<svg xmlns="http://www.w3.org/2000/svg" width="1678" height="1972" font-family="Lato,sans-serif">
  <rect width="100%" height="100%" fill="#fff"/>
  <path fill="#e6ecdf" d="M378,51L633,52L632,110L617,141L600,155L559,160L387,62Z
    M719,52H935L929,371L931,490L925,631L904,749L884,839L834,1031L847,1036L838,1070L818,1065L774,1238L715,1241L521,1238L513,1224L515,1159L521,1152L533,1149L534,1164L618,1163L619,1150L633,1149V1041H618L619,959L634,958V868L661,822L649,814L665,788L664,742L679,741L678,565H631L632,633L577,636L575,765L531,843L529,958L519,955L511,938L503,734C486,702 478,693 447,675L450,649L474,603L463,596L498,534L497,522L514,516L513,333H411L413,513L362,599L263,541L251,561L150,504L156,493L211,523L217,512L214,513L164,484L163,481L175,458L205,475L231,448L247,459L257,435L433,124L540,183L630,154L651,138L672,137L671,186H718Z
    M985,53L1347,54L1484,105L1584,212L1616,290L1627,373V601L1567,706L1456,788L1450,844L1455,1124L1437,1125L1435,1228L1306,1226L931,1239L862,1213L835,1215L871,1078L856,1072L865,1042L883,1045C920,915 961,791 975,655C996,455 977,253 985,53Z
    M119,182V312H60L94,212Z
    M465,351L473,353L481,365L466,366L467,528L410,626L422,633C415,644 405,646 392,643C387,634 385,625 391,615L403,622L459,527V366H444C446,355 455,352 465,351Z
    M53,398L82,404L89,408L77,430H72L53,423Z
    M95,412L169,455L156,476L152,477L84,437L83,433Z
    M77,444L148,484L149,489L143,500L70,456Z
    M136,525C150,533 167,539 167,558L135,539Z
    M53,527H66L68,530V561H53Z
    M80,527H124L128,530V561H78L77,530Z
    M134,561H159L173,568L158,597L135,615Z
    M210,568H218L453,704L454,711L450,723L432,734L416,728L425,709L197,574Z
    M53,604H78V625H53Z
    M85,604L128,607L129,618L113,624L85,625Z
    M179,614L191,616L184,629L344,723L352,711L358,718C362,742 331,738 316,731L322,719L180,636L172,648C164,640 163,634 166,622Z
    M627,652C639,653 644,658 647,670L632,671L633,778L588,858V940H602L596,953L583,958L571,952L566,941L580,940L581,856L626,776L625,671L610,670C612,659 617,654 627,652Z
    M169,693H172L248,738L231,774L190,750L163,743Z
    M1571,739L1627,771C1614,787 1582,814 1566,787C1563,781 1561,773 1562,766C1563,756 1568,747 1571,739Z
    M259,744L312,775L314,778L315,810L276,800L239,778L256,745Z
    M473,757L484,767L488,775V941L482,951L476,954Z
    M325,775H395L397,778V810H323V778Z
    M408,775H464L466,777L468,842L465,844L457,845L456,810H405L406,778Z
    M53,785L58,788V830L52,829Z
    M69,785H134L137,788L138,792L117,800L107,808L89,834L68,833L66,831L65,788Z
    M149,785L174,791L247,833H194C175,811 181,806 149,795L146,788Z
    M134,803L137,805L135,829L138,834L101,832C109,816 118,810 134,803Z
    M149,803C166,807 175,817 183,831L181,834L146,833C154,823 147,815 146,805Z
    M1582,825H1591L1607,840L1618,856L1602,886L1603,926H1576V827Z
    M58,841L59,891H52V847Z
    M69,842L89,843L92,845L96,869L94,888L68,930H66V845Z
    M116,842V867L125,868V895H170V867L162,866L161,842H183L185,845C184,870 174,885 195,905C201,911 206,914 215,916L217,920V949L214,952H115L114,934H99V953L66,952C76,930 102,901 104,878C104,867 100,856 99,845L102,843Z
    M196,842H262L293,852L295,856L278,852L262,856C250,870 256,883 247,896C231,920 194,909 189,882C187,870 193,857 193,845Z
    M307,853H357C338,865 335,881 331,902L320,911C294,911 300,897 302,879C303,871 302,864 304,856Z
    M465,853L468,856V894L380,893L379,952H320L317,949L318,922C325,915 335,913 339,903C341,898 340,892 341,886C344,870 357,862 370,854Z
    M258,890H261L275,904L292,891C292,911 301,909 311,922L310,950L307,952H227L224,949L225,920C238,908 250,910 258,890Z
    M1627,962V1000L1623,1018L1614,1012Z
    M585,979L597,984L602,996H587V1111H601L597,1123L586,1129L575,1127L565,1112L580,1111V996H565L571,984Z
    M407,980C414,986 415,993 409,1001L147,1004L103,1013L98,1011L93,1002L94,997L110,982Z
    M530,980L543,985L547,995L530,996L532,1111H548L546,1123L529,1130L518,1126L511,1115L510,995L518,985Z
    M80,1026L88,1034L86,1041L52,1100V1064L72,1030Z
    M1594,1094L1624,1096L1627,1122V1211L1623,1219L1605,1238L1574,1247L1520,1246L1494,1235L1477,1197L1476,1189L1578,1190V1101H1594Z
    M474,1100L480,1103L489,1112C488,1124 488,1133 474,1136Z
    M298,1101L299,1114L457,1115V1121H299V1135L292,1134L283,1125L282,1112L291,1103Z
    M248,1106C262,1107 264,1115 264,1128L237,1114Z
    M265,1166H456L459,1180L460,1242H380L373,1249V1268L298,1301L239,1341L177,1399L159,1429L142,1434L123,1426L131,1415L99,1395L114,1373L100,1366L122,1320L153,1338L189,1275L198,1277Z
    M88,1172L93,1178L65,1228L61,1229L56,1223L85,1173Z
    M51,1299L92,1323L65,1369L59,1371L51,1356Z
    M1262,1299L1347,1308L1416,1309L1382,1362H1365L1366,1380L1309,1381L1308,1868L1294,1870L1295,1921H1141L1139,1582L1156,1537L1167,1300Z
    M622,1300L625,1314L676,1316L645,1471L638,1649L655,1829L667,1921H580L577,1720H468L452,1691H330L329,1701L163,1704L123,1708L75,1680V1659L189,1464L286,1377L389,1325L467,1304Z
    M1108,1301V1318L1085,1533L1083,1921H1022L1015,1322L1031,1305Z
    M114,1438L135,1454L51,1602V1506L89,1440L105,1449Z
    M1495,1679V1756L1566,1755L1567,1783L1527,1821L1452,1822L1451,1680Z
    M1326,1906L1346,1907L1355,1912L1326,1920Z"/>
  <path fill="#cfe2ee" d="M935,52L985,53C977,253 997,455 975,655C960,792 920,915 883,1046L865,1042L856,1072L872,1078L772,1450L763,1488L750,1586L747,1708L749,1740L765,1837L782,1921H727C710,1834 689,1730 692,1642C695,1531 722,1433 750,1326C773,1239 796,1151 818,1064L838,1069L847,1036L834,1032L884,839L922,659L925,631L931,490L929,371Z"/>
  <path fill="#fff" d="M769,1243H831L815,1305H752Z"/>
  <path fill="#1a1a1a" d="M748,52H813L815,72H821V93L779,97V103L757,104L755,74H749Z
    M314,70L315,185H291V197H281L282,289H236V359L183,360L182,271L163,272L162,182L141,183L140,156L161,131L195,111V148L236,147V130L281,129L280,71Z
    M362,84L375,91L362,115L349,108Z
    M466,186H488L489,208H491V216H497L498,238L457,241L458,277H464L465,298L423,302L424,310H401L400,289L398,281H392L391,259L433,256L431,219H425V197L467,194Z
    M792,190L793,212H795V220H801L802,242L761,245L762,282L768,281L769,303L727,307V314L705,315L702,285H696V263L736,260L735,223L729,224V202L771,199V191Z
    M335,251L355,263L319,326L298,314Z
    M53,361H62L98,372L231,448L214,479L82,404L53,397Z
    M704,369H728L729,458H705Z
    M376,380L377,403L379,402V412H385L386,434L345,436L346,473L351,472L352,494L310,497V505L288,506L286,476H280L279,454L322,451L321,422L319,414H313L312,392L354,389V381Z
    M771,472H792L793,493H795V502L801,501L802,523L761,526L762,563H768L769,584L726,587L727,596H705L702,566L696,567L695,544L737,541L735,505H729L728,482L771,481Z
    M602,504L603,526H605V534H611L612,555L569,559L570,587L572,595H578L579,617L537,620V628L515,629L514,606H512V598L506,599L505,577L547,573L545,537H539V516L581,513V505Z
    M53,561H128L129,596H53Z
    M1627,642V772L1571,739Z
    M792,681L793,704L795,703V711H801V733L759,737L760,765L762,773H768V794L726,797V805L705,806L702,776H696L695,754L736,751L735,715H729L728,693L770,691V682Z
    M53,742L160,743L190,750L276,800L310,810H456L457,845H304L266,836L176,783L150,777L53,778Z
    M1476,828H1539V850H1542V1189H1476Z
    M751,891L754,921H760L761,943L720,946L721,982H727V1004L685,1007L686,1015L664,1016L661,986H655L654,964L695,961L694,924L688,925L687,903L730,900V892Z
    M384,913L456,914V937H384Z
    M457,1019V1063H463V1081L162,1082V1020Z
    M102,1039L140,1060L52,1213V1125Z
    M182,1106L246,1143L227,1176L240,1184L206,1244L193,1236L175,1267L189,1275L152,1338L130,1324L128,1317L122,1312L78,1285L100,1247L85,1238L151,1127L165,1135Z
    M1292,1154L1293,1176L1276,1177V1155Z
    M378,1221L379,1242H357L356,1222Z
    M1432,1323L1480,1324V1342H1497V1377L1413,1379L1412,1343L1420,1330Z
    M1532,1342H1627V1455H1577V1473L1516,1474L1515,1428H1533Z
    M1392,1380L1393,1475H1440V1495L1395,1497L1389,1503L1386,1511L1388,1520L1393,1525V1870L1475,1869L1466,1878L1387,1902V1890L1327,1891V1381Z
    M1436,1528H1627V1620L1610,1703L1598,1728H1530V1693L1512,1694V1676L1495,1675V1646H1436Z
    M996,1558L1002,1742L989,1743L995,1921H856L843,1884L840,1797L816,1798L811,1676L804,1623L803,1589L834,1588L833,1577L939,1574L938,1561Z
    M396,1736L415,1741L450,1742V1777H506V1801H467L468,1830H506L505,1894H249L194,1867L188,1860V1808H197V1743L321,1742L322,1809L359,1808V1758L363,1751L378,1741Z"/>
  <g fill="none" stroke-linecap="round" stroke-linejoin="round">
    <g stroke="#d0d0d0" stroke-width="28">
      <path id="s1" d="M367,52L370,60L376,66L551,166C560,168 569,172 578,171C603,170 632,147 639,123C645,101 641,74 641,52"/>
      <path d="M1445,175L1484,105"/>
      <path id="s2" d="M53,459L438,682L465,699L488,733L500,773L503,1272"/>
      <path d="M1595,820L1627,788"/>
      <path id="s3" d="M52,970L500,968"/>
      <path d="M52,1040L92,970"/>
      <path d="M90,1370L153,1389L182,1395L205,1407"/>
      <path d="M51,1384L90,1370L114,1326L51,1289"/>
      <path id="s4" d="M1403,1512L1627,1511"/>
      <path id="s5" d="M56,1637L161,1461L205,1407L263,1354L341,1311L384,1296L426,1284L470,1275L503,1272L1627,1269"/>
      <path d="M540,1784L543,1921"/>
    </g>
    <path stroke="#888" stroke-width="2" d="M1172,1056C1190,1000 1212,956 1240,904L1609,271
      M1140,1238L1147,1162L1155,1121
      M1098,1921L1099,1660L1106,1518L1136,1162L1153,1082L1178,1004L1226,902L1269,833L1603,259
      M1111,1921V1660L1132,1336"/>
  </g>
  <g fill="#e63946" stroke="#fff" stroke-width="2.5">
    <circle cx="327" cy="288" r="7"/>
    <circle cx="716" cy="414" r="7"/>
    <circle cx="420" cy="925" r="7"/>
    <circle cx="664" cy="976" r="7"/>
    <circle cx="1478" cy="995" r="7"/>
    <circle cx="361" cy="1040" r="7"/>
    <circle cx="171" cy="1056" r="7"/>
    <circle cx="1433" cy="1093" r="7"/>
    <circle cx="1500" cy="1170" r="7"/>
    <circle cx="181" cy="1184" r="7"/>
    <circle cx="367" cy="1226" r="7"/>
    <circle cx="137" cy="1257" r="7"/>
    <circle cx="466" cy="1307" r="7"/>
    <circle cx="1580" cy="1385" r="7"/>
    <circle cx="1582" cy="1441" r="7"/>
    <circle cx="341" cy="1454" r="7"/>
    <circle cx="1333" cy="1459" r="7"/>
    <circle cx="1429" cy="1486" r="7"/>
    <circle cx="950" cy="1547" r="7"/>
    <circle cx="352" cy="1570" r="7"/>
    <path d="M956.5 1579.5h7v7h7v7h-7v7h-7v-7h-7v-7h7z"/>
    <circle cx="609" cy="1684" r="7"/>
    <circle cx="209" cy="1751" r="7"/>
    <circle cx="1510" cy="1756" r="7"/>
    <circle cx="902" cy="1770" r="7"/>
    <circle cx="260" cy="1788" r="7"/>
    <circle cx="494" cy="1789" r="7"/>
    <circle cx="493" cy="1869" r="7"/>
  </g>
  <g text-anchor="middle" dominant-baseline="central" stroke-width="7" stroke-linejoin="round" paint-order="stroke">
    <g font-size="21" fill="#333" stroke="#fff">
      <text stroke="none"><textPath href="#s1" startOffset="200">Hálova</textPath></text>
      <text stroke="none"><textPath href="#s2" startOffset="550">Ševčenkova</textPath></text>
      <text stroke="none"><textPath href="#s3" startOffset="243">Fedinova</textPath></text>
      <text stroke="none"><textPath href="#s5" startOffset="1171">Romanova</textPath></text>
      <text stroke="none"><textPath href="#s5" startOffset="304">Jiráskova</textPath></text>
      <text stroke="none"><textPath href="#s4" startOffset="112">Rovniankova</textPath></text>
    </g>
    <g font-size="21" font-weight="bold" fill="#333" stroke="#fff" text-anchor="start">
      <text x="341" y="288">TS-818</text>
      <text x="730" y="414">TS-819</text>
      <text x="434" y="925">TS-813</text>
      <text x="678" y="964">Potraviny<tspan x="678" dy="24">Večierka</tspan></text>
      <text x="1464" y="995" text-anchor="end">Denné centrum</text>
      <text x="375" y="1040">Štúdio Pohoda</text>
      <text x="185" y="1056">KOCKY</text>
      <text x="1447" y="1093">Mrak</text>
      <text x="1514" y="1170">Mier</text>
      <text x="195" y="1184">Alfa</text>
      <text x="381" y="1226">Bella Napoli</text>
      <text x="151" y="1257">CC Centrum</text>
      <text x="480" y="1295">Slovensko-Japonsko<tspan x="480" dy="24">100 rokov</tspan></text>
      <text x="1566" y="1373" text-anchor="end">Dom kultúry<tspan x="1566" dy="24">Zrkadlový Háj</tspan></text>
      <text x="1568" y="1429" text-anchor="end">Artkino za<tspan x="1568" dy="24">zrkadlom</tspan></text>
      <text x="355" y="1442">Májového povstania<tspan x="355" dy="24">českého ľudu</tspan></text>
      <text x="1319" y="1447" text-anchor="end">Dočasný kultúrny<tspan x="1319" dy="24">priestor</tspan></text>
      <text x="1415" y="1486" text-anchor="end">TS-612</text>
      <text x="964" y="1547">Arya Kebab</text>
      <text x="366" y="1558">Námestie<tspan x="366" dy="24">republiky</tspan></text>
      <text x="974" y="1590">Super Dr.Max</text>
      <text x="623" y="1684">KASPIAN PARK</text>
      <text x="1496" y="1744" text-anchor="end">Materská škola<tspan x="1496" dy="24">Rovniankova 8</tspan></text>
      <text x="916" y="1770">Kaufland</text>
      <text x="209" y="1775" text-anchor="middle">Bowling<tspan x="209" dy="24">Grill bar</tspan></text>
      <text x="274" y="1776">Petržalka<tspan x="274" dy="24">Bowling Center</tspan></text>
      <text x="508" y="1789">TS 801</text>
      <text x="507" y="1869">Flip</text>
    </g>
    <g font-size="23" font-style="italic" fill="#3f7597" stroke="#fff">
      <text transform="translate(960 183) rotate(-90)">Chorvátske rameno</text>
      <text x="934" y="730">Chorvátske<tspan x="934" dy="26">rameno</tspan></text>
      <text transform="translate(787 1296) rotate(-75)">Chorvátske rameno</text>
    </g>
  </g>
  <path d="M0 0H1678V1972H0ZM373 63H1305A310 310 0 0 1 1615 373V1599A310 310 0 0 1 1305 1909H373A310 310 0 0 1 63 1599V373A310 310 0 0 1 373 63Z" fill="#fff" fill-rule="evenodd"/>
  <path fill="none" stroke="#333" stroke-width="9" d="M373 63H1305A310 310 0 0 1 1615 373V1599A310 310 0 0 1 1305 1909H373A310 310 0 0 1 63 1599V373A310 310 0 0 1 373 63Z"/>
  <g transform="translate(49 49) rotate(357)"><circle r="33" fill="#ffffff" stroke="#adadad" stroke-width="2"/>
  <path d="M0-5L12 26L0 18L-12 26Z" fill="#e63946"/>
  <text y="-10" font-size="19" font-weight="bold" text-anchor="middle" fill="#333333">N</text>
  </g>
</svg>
_ _ _ _ _
## Activity
List every line above that contains the word "size".

## Answer area
    <g font-size="21" fill="#333" stroke="#fff">
    <g font-size="21" font-weight="bold" fill="#333" stroke="#fff" text-anchor="start">
    <g font-size="23" font-style="italic" fill="#3f7597" stroke="#fff">
  <text y="-10" font-size="19" font-weight="bold" text-anchor="middle" fill="#333333">N</text>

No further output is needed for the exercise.